### TEXT FOR ANALYSIS
○ ○ ○ ○ ○

How the Settlement Calculator Works
Our calculator applies state-specific legal variables to public court settlement data. Here's exactly what goes into each estimate — and what doesn't.
The Base Settlement Figure
Each state has a different average settlement for drunk driver injury cases. We derive these figures from state court public records, NHTSA crash data, and American Bar Foundation research. These are averages across all injury severities in each state — they are not the starting point for any individual case.
The base figures for our 8 covered states range from $58,100 (Ohio average, all injury types) to $112,000 (New York average). These are lower than what you'll read on law firm websites — that's intentional. Law firms publish high-end cases. We publish averages.
Injury Severity Multipliers
The single largest factor in any personal injury settlement is the severity of injury. We apply four tiers, based on Jury Verdict Research data calibrated to drunk driver cases:
- Minor (bruises, soft tissue): 0.12x the state base average
- Moderate (fractures, ER visit): 0.42x the base
- Serious (surgery, hospitalization): 1.0x the base
- Permanent / life-altering: 2.4x the base
The resulting figure is presented as a range (55%–220% of the midpoint) to reflect real-world variance.
Fault and Comparative Negligence
Each state applies a different fault rule. Our calculator uses the actual rule for your state:
- Pure comparative fault (CA, NY, AZ): Your award is reduced proportionally by your fault — even if you were 80% at fault, you recover 20%.
- Modified comparative fault, 51% bar (TX, FL, IL, OH): You can recover as long as you were not more than 50% at fault. Above 51%, recovery is barred.
- Modified comparative fault, 50% bar (GA): Recovery barred if you were 50% or more at fault.
The fault adjustment reduces the estimate: full fault at other driver reduces nothing; 75% their fault reduces by 25%; 50/50 reduces by approximately 55% (reflecting negotiation leverage at the bar threshold).
BAC Level and Punitive Damages
The drunk driver's BAC at the time of the accident affects punitive damages exposure — not the base compensatory award. Punitive damages are a separate calculation:
- 0.08%–0.14%: Punitive damages are arguable but not automatic. 1.22x adjustment.

○ ○ ○ ○ ○

Page-level text extractions

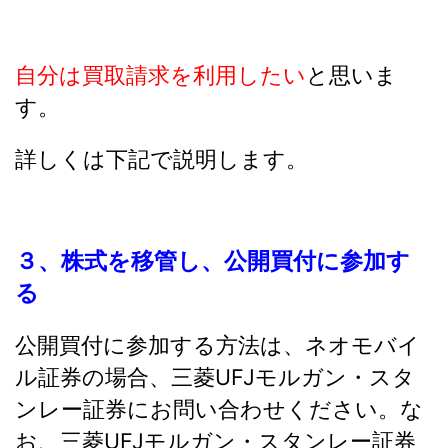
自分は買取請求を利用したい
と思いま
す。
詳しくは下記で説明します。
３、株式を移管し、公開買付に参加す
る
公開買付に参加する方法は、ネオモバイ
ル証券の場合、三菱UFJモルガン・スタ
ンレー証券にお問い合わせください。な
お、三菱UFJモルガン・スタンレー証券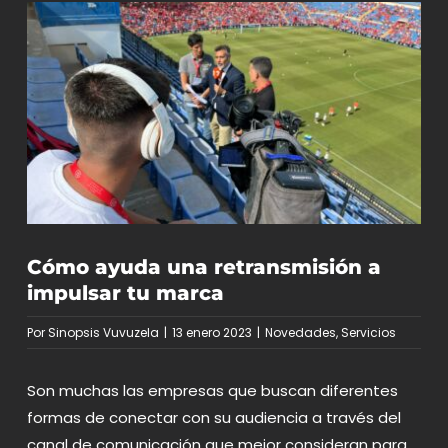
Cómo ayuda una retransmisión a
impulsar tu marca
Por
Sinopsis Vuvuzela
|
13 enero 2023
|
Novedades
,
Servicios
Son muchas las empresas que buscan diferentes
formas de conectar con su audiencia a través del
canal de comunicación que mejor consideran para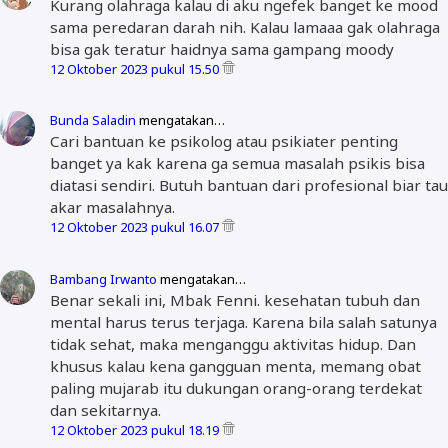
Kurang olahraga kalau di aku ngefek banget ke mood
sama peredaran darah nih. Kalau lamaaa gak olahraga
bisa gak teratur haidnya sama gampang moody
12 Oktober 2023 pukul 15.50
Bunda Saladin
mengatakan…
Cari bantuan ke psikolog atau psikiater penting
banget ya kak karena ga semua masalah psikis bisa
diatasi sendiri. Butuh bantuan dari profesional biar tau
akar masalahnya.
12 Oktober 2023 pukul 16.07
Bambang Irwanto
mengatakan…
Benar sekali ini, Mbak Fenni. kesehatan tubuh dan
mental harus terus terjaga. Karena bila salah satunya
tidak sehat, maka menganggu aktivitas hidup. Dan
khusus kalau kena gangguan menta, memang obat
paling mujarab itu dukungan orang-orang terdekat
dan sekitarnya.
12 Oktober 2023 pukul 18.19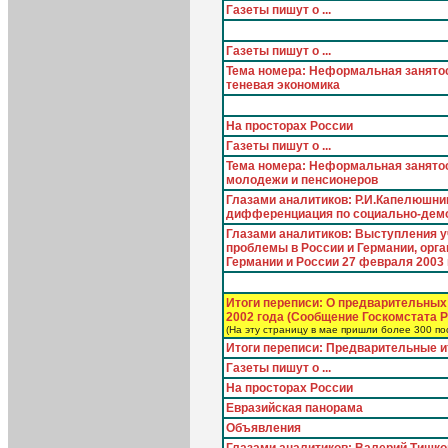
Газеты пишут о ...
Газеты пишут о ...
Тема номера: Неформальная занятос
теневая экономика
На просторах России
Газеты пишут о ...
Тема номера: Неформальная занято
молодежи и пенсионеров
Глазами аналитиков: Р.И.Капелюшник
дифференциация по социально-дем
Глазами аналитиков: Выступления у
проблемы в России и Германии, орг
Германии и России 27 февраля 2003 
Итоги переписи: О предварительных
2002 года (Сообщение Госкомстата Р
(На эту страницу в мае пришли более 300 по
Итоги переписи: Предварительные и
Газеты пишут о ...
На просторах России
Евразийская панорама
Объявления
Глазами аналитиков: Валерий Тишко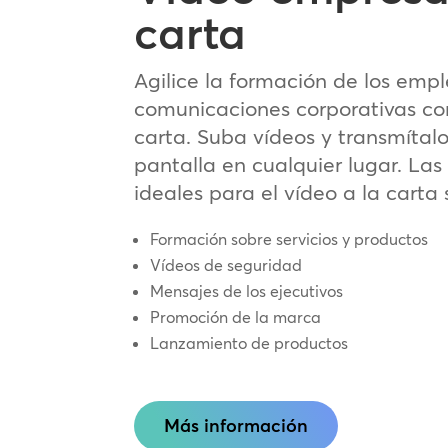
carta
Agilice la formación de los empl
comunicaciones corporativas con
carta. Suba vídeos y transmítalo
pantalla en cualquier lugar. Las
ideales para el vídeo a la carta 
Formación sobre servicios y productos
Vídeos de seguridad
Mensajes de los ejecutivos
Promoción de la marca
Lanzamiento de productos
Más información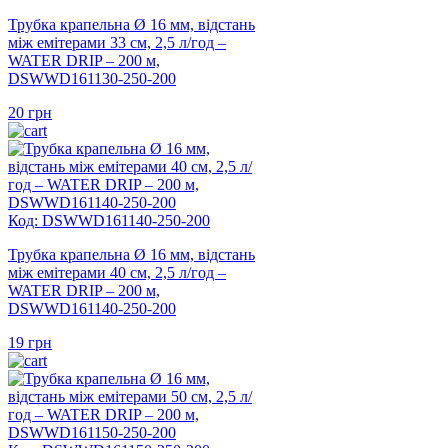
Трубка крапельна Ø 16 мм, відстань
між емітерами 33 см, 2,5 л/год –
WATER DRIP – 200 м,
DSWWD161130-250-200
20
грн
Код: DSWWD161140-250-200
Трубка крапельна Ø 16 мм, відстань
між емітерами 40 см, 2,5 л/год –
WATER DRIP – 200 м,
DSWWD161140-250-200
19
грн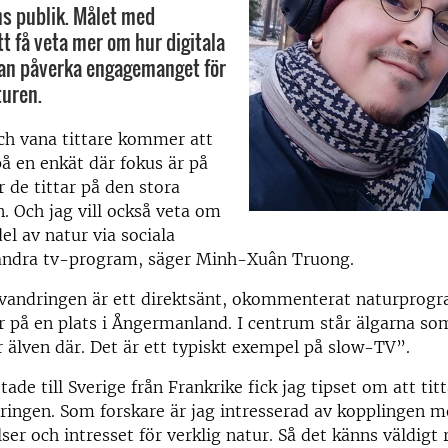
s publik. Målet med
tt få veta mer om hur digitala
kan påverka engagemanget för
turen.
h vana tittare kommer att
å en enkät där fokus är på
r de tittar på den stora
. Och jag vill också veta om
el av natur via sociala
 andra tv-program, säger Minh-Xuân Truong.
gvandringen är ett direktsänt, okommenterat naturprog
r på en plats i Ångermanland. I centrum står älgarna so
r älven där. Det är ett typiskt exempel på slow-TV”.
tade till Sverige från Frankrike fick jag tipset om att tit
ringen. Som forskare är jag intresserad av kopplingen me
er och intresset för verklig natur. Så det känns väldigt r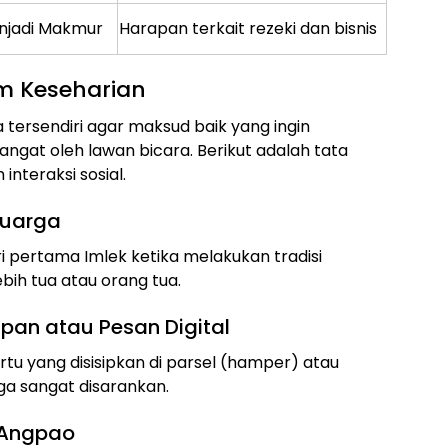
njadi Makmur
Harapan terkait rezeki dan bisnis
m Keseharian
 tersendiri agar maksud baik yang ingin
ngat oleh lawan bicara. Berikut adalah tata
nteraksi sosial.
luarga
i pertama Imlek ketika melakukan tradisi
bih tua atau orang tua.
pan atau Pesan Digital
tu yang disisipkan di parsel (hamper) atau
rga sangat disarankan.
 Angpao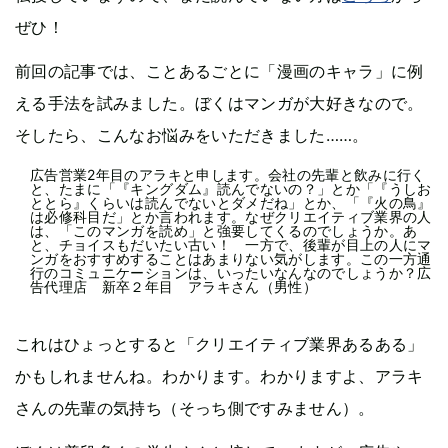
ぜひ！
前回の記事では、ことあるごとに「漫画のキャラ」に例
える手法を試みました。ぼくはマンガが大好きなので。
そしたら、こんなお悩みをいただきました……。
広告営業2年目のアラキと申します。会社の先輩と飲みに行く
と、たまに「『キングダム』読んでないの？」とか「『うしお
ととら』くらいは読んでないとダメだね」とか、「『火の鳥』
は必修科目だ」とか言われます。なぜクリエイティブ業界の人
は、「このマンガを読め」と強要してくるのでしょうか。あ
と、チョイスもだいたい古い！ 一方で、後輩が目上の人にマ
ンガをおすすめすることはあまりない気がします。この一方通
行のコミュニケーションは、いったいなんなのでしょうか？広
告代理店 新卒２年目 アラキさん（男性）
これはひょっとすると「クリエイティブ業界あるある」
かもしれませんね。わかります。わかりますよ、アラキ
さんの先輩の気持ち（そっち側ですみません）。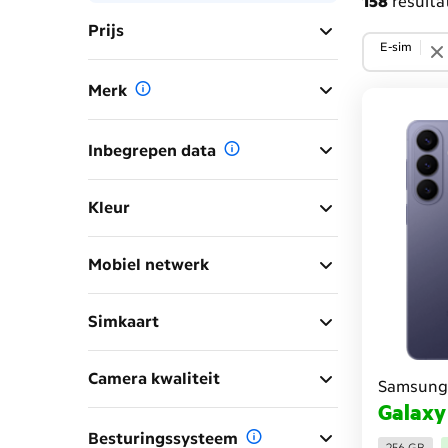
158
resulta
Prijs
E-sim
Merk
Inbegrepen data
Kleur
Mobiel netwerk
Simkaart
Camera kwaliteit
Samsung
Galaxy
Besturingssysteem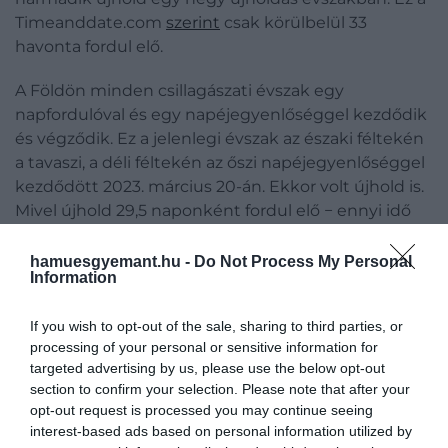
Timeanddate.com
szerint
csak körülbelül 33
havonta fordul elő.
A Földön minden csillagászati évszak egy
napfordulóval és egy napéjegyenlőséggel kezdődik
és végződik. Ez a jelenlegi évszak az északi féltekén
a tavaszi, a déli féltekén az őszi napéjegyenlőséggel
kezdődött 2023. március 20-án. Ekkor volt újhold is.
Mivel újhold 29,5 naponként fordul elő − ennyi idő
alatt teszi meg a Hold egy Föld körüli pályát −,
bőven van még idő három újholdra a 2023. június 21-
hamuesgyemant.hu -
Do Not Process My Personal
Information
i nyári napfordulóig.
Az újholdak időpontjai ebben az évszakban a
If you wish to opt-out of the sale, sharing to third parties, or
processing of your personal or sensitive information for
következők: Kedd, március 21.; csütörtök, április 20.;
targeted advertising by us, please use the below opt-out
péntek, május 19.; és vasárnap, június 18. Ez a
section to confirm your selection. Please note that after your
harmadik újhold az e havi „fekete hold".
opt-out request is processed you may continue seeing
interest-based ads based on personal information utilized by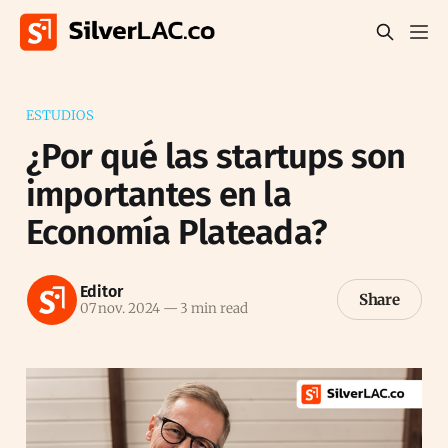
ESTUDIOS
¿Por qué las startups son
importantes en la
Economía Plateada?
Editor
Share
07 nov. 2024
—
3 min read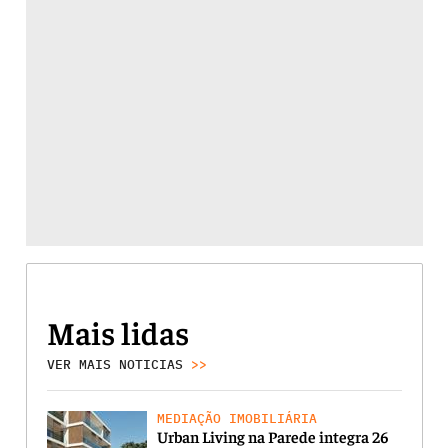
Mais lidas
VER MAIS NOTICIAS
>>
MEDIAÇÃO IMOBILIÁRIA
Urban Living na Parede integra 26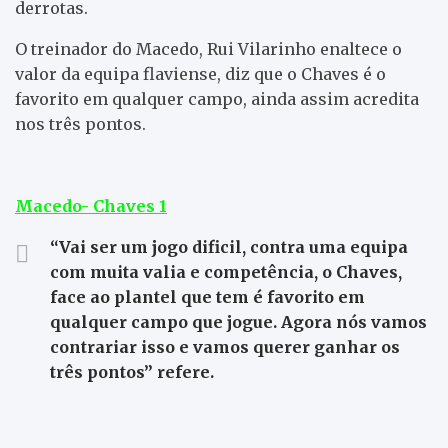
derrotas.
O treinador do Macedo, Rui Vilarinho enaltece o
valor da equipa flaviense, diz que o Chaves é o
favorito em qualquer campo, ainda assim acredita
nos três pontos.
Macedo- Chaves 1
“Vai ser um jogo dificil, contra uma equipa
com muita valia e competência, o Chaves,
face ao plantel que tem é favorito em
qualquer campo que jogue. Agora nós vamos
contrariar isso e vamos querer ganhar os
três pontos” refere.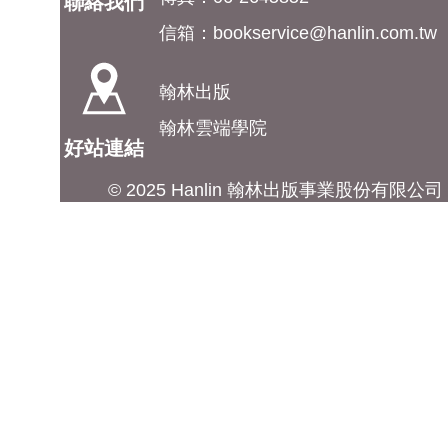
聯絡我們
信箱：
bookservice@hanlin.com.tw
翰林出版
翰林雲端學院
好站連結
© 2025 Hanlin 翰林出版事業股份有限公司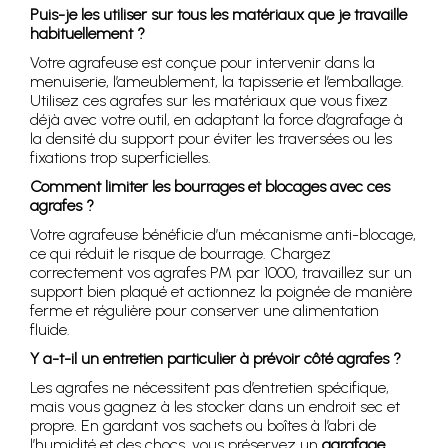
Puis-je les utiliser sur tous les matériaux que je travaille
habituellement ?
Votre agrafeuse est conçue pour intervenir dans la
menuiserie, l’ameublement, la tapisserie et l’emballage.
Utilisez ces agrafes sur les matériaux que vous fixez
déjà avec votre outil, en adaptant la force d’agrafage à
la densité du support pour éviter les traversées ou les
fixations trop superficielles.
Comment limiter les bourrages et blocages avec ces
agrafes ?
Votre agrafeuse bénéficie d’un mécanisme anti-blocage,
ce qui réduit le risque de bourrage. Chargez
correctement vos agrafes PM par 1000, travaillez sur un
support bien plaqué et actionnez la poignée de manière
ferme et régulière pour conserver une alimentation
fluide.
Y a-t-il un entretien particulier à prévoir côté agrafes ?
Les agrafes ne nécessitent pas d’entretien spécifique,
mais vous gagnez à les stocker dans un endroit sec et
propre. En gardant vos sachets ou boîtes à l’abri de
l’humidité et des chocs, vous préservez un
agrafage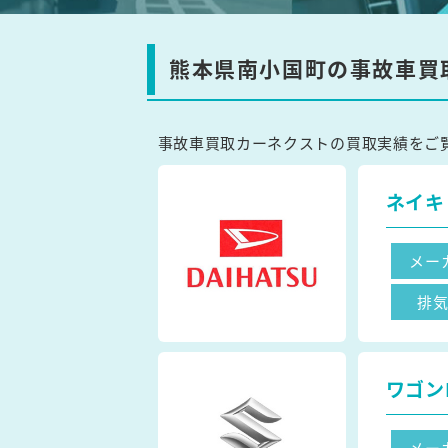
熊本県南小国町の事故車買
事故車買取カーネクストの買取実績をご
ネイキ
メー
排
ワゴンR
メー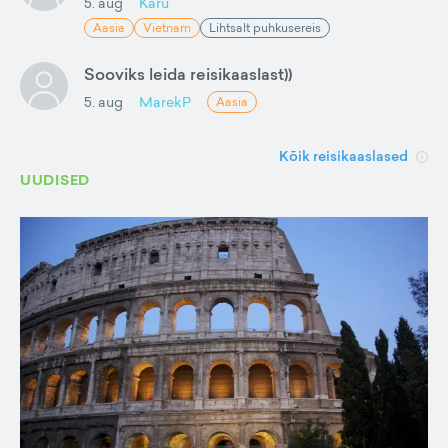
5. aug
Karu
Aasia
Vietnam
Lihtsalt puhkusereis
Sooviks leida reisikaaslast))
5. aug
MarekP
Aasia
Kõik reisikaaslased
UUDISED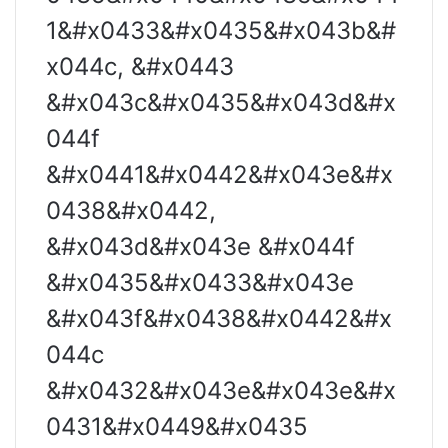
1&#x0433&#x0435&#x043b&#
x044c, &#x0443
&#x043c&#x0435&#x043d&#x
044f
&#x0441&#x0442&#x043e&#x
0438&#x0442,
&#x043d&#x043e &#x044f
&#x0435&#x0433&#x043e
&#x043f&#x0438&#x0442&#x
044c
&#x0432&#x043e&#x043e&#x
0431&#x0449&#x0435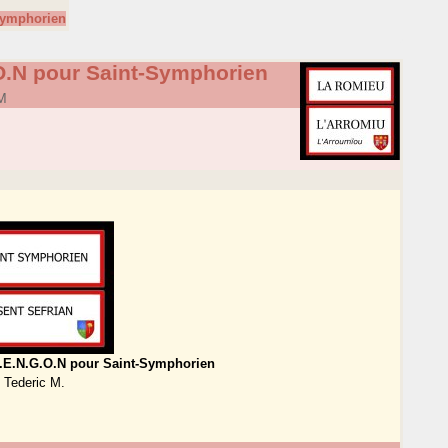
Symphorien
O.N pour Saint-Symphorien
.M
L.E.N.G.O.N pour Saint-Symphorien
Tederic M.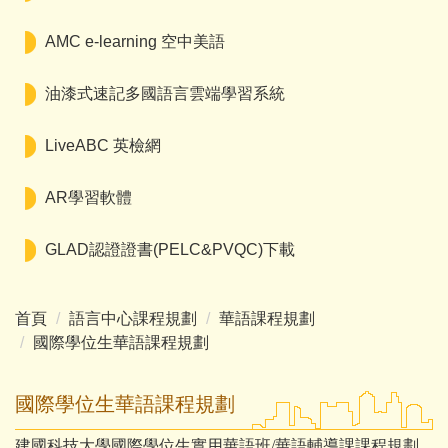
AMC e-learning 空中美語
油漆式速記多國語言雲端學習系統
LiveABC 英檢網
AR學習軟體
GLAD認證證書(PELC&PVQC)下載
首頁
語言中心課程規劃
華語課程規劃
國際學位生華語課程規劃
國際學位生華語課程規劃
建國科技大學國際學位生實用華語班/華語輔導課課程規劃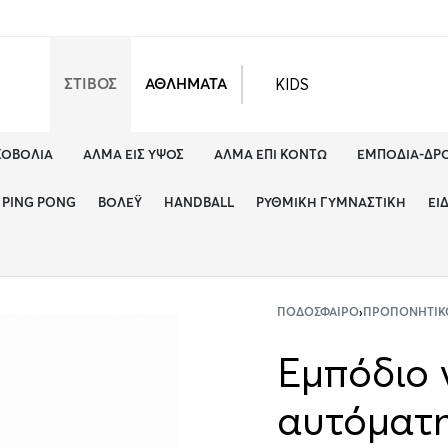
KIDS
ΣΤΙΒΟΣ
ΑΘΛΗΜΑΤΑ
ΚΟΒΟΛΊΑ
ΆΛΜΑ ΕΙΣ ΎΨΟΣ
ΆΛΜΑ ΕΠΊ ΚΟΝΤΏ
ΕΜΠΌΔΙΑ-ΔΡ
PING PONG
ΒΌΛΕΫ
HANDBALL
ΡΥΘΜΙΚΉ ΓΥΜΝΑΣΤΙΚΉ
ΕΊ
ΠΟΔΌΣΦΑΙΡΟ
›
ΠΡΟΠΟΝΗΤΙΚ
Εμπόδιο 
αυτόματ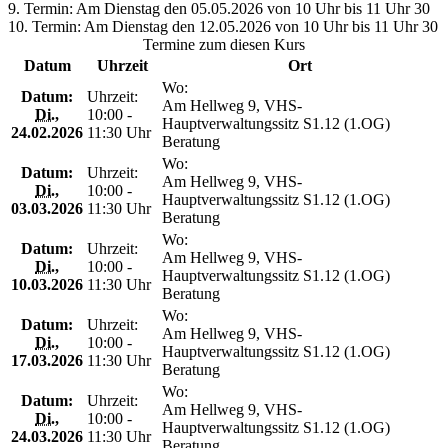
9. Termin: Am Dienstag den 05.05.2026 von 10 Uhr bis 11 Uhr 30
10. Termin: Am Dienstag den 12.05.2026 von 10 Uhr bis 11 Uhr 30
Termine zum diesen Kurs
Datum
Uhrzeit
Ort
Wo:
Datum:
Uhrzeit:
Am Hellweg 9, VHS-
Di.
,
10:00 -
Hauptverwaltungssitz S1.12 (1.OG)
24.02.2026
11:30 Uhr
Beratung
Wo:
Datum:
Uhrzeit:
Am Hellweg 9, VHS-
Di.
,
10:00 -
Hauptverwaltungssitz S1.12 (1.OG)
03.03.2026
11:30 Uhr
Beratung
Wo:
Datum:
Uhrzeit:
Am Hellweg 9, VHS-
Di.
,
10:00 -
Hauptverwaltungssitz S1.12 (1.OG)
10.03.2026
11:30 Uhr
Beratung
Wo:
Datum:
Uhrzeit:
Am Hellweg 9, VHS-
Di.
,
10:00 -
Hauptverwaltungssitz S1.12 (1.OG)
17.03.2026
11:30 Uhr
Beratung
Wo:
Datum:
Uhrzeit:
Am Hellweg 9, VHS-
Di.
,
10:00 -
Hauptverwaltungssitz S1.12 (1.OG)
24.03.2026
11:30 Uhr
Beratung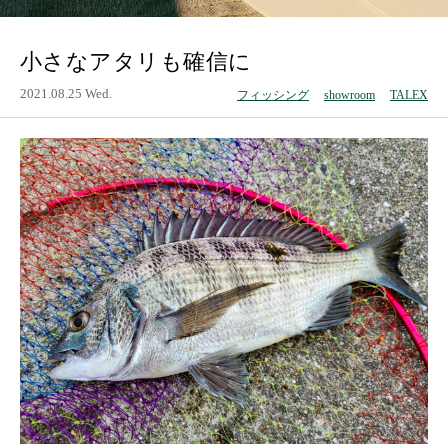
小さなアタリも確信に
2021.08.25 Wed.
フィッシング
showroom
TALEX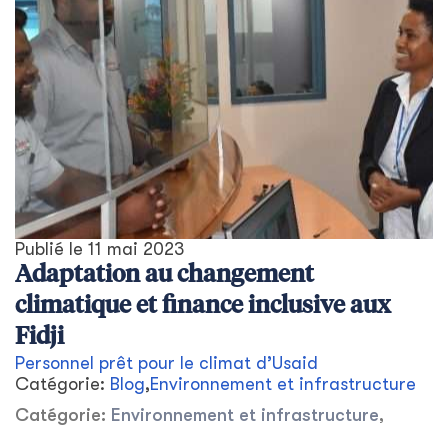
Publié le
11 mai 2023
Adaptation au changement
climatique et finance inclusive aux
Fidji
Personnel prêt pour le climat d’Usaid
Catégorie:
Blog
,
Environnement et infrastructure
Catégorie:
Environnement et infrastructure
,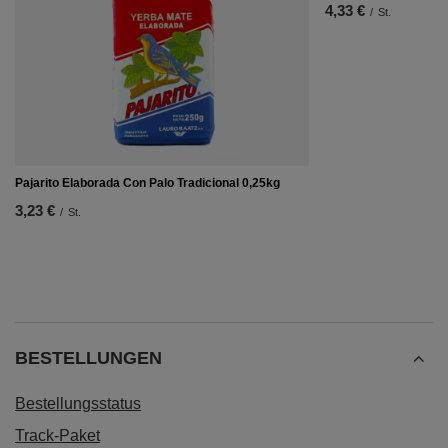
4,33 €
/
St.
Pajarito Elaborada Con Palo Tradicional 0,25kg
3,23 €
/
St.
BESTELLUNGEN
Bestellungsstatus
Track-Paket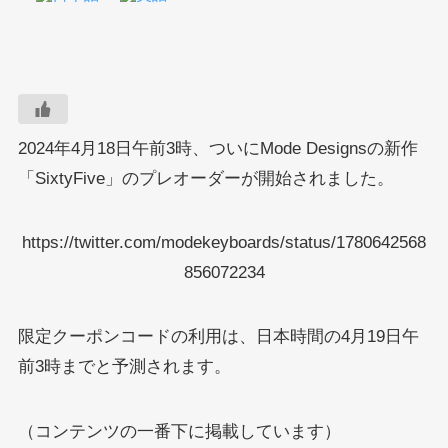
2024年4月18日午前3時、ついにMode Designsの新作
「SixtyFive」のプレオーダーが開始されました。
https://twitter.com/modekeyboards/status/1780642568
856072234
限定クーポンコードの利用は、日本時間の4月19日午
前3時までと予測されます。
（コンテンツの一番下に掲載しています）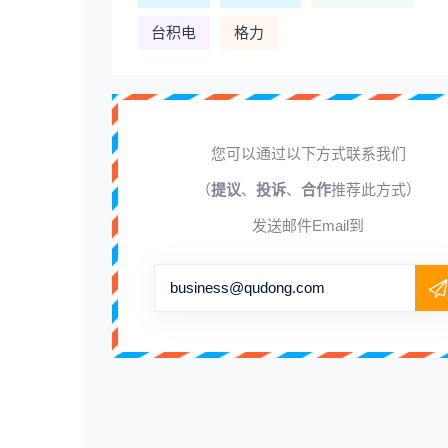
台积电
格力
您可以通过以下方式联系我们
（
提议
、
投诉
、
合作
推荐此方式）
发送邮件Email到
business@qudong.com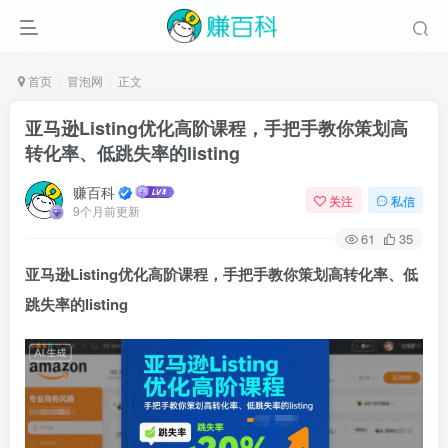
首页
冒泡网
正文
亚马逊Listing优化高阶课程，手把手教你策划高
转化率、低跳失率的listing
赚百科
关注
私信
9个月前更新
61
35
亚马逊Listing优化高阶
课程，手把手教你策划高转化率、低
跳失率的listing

○ ○ ○ ○ ○

In the settlement calculator text, restate the passage that begins at the words "Fault and Comparative" and ends after "more at fault.". Substitute "Modified comparative negligence" for "Modified comparative fault" throughout.

### TASK ANSWER
Fault and Comparative Negligence
Each state applies a different fault rule. Our calculator uses the actual rule for your state:
- Pure comparative fault (CA, NY, AZ): Your award is reduced proportionally by your fault — even if you were 80% at fault, you recover 20%.
- Modified comparative negligence, 51% bar (TX, FL, IL, OH): You can recover as long as you were not more than 50% at fault. Above 51%, recovery is barred.
- Modified comparative negligence, 50% bar (GA): Recovery barred if you were 50% or more at fault.